The phrase “data journalism” gives roughly equal weight to the terms “data” and “journalism,” implying that they’re both quite important to the practice.
But why do journalists need data? And why do data need journalists?
Let’s start with the first question: Why do journalists need data?
To answer that question, it is helpful to recognize that the typical journalistic story is anecdotal. It relies on a single account or a few accounts to describe an incident and, sometimes, an issue. That can often make a problem seem way bigger or smaller than it actually is.
For example, one could hear a compelling story about the tragic deaths of members of a youth soccer team in a plane crash and get the sense that air travel is dangerous, despite it actually being the safest mode of travel. Similarly, one might see a story about a child getting shot and believe it to be an isolated incident, even though hundreds of children are injured or killed by guns each year.
In such cases, data can be used to supplement the anecdote with robust evidence by allowing the journalist to point to multiple data points, all collected in some systematic fashion, to help contextualize the issue.
Additionally, typical journalism is also episodic.
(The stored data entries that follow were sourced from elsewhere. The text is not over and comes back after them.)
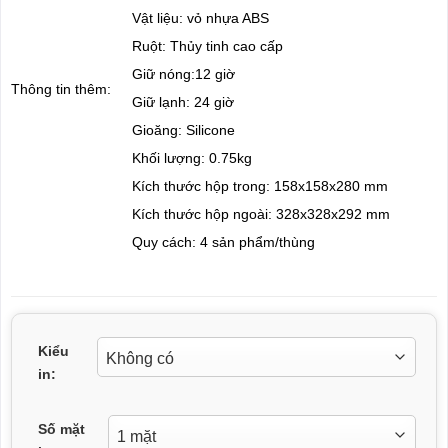
Vật liệu: vỏ nhựa ABS
Ruột: Thủy tinh cao cấp
Giữ nóng:12 giờ
Thông tin thêm:
Giữ lạnh: 24 giờ
Gioăng: Silicone
Khối lượng: 0.75kg
Kích thước hộp trong: 158x158x280 mm
Kích thước hộp ngoài: 328x328x292 mm
Quy cách: 4 sản phẩm/thùng
Kiểu
in:
Số mặt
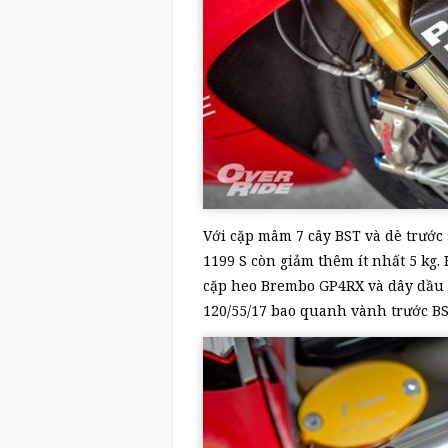
Với cặp mâm 7 cây BST và dè trước
1199 S còn giảm thêm ít nhất 5 kg
cặp heo Brembo GP4RX và dây dầu S
120/55/17 bao quanh vành trước BS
For example, a story will often focus on specific incidents, such as a house burning down and claiming those living within it. Data can help the journalist move from describing the episode to tackling a broader issue, such as fire codes and preparedness, by focusing on the prevalence of the issue and the groups that are most affected. The incident thus becomes more of an example to illustrate a broader issue.
Now that we have established that journalists can benefit from working with data, we can move on to the second question: Why do data need journalists?
The main reason is quite simple: data can be an absolute mess. For example, consider the following spreadsheet:
That’s a lot of information — so much, in fact, that it becomes very difficult for a person to process that information and make sense of it. Chances are, you’re not really seeing too many patterns in that dataset just by looking at it. The information overload problem becomes especially true when you’re talking about thousands of data points (or more!).
Now, consider this representation of those same data:
It is much easier for a person to make sense of this representation of the data. This isn’t just because the data have been transformed into a visual. It’s due to the fact that a journalist has analyzed those data, found the most interesting insights, and presented those insights in a manner that is easy for a person digest.
So, to directly answer our question, data need journalists in order to be more easily understood by a general audience. Journalists have a sense of what is important to their audiences and they can thus prioritize information, separating the interesting from the mundane. They also have a sense of their audiences’ knowledge levels and can thus help them make sense of the information by distilling it into a simpler form, such as by breaking down otherwise confusing advanced statistical analyses. Finally, they can help people care about the data by integrating the anecdotes in a way that connects data to core human emotions.
In short, data can add value to journalism and journalism can add value to data. When done properly, they make a formidable partnership for empirically and rigorously addressing questions that matter to a community in a compelling way.